* What you need to do
Reproduce the data below with "Canon EOS R5" substituted for every occurrence of "Canon EOS-1D X Mark II", leaving everything else unchanged.
=== Section Start ===
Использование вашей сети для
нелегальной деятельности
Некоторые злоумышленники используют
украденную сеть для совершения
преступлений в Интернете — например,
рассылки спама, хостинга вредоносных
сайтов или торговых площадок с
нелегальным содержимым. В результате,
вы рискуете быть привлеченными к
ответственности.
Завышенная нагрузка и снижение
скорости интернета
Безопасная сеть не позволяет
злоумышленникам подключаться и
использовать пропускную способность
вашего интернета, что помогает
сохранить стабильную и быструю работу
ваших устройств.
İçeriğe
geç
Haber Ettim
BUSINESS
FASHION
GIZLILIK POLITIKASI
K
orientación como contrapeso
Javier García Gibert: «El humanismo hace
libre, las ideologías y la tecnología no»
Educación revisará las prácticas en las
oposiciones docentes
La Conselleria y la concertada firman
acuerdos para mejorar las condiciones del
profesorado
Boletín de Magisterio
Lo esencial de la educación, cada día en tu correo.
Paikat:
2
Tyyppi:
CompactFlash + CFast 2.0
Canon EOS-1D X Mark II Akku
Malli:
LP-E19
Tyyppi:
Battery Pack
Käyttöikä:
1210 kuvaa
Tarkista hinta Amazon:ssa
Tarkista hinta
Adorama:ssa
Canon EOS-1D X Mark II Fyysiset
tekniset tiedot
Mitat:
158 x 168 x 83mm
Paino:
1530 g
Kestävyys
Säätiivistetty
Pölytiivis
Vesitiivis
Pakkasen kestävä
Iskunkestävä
=== Section End ===
* Problem solution
Использование вашей сети для
нелегальной деятельности
Некоторые злоумышленники используют
украденную сеть для совершения
преступлений в Интернете — например,
рассылки спама, хостинга вредоносных
сайтов или торговых площадок с
нелегальным содержимым. В результате,
вы рискуете быть привлеченными к
ответственности.
Завышенная нагрузка и снижение
скорости интернета
Безопасная сеть не позволяет
злоумышленникам подключаться и
использовать пропускную способность
вашего интернета, что помогает
сохранить стабильную и быструю работу
ваших устройств.
İçeriğe
geç
Haber Ettim
BUSINESS
FASHION
GIZLILIK POLITIKASI
K
orientación como contrapeso
Javier García Gibert: «El humanismo hace
libre, las ideologías y la tecnología no»
Educación revisará las prácticas en las
oposiciones docentes
La Conselleria y la concertada firman
acuerdos para mejorar las condiciones del
profesorado
Boletín de Magisterio
Lo esencial de la educación, cada día en tu correo.
Paikat:
2
Tyyppi:
CompactFlash + CFast 2.0
Canon EOS R5 Akku
Malli:
LP-E19
Tyyppi:
Battery Pack
Käyttöikä:
1210 kuvaa
Tarkista hinta Amazon:ssa
Tarkista hinta
Adorama:ssa
Canon EOS R5 Fyysiset
tekniset tiedot
Mitat:
158 x 168 x 83mm
Paino:
1530 g
Kestävyys
Säätiivistetty
Pölytiivis
Vesitiivis
Pakkasen kestävä
Iskunkestävä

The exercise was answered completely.